Le mémoire de ce moment tellement essentiel

Ces journées étaient vécues en offrant et en demandant tout dans la prière. Ce tout, que l’on peut appeler l’essentiel, c’est le rapport avec Lui

Il s’est écoulé un mois exactement depuis que notre fils de deux ans a été hospitalisé pour une maladie qu’on ne parvenait pas à identifier. Au début, entre mille souffrances (prélèvements, gastroscopies, thérapies diverses...), les journées étaient envahies par des sentiments de peur, de solitude, mais surtout d’incertitude sur ce que pourraient être l’avenir de notre fils et celui de toute la famille. Sans ces « fragments de réalité » (coups de téléphone d’amis, sms, gestes concrets) qui se glissaient dans nos journées, rythmées seulement par les allers et retours entre la maison et l’hôpital, nous ne serions probablement pas ici avec le désir de partager ce qui nous est arrivé. Nous en étions au point de nous demander ce que nous pouvions bien faire là-bas, auprès d’un lit du service de pédiatrie... Pourtant, en y repensant, je trouve qu’elle est bien vraie, la phrase qui dit que « toute appartenance a besoin, qu’on le veuille ou non, de se vérifier par la fatigue quotidienne ». Et la maladie d’un enfant de deux ans est une réelle fatigue. Il s’y mêle bien un peu de colère quand on se dit : pourquoi faut-il être ‘réveillé’ par des événements aussi graves ? Il ne suffisait pas d’écouter un beau témoignage ? Mais la colère cède bientôt la place à un sentiment de profonde gratitude. C’est au moment où la maladie, bien que diagnostiquée, avait engendré diverses complications inattendues, qu’il est devenu évident que rien ne serait plus comme avant. Et la gratitude dérive justement du fait que nous nous soyons rendu compte que Dieu ne se lasse jamais, qu’Il nous aide sur le chemin de notre conversion, même si nous sommes cloués auprès du lit de notre fils.

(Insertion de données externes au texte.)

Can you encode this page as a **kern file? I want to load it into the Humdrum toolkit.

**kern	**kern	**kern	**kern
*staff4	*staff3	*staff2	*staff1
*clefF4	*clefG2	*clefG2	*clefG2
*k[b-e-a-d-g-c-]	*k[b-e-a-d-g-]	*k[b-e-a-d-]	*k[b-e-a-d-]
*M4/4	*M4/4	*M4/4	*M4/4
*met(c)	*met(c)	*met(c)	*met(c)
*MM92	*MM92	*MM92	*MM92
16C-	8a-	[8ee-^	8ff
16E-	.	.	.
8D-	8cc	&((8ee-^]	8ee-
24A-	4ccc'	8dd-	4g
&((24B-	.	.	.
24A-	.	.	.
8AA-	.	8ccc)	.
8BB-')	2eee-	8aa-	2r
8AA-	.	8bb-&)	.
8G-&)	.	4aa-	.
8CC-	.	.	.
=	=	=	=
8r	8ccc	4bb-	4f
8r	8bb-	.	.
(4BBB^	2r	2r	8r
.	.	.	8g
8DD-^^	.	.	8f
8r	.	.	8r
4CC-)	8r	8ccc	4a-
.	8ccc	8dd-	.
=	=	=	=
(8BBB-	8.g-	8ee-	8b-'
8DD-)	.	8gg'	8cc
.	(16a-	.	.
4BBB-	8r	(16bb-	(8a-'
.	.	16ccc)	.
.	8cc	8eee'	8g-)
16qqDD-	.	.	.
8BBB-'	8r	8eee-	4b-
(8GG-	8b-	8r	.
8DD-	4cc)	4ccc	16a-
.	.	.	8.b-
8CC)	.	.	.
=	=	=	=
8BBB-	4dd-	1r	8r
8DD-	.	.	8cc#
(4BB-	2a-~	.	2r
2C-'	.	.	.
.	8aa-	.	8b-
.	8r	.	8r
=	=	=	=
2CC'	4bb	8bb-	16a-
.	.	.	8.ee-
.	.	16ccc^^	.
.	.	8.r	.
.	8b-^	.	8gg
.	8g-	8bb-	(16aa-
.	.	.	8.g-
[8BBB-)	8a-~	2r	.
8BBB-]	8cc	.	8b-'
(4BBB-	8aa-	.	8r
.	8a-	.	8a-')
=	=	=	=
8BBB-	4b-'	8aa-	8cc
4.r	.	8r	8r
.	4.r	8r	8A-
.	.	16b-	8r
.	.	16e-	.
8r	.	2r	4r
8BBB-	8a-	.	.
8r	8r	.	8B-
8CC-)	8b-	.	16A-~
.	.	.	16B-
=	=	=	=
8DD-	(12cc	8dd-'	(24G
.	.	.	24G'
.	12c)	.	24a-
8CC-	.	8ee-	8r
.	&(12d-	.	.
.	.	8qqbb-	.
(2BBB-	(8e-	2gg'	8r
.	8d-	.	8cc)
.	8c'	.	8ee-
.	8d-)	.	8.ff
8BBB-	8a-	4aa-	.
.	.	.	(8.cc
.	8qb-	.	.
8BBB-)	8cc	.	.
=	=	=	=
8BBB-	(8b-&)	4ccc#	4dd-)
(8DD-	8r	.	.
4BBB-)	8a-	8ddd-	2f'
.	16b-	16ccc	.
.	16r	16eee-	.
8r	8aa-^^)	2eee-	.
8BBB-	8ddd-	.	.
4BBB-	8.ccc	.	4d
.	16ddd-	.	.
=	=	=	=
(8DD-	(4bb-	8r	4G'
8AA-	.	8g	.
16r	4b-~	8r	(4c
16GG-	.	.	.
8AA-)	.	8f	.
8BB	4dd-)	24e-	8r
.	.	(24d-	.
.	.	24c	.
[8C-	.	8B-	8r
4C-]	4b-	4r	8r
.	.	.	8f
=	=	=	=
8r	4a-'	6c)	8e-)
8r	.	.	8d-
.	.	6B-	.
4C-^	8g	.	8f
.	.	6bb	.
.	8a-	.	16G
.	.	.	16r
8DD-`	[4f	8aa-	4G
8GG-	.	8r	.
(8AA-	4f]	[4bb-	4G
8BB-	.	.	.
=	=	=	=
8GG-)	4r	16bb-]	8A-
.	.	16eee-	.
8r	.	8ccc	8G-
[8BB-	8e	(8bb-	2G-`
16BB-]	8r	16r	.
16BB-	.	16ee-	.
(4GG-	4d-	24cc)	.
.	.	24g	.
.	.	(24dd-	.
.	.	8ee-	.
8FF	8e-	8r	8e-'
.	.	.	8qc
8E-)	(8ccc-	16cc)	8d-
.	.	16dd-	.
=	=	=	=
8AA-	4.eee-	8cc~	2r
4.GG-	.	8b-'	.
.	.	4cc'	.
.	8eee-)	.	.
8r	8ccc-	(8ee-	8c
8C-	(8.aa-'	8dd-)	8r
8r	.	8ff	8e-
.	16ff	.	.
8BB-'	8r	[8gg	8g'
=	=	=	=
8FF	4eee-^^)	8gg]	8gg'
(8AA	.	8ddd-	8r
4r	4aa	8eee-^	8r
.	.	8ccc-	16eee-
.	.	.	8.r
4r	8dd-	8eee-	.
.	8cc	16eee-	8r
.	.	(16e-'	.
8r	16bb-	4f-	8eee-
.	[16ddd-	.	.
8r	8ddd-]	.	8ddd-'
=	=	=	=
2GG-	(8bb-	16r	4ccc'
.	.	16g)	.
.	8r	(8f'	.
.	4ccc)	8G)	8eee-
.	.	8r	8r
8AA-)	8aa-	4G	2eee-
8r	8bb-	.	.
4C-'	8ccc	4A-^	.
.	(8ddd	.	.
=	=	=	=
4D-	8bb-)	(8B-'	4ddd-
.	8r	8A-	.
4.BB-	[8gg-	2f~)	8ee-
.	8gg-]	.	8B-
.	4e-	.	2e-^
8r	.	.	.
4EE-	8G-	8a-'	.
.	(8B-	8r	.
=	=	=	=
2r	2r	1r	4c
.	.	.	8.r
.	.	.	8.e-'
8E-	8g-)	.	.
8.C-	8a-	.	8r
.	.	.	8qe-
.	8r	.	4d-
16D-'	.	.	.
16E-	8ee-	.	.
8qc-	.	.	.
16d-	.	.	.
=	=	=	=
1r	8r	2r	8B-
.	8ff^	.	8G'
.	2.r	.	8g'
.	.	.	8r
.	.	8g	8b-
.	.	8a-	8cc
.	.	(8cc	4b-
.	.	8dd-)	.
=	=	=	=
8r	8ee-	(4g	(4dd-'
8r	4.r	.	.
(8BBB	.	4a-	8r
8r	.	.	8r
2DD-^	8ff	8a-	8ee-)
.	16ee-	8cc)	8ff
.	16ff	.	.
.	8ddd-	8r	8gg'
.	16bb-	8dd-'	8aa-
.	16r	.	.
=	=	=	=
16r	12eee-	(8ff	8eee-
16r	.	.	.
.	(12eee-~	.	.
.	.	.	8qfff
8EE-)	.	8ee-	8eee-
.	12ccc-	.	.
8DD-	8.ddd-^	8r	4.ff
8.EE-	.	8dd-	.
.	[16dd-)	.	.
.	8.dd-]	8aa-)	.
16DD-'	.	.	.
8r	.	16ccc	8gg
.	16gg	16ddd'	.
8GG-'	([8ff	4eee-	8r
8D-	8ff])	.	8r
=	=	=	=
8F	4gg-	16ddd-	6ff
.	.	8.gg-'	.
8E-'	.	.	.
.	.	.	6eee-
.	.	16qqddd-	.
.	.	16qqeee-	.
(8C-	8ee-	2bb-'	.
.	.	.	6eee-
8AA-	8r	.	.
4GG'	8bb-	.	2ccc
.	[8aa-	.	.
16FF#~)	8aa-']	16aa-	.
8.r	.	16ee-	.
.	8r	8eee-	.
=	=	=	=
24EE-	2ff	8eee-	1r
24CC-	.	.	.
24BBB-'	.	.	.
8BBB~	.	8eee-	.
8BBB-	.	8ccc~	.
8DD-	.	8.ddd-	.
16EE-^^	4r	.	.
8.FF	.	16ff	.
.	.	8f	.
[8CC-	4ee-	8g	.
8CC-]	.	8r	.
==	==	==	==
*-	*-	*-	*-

Alors que se déroulait la Journée de début d’année, nous pensions à nos amis ; mais nous ne nous sentions pas exclus, au contraire ! Nous nous sentions privilégiés d’être avec notre fils à l’hôpital, à prier avec lui, pour lui et pour tous les enfants qui souffrent.
Une fois rentrés à la maison, car les conditions cliniques s’étaient améliorées, les journées, paradoxalement, se sont faites plus pesantes et nous nous sommes demandé pourquoi. Pourquoi est-on davantage soi-même en faisant l’aller et retour vers l’hôpital pour aider un fils malade, qu’en poursuivant les succès professionnels, les passions extra-professionnelles ou mille autres choses ? La raison est évidente : ces journées étaient vécues en offrant et en demandant tout dans la prière. Ce tout, que l’on peut appeler l’essentiel, c’est le rapport avec Lui. C’est ainsi que nous voulons vivre nos journées, intensément, en gardant en mémoire ces vingt jours passés à l’hôpital, où notre vie était centrée sur notre fils, où la souffrance était plus authentique. Notre fils portera sa maladie toute sa vie, mais cela ne nous décourage plus. Ce sera l’occasion de faire mémoire de ce qui a été notre chemin de conversion, et de la Miséricorde divine.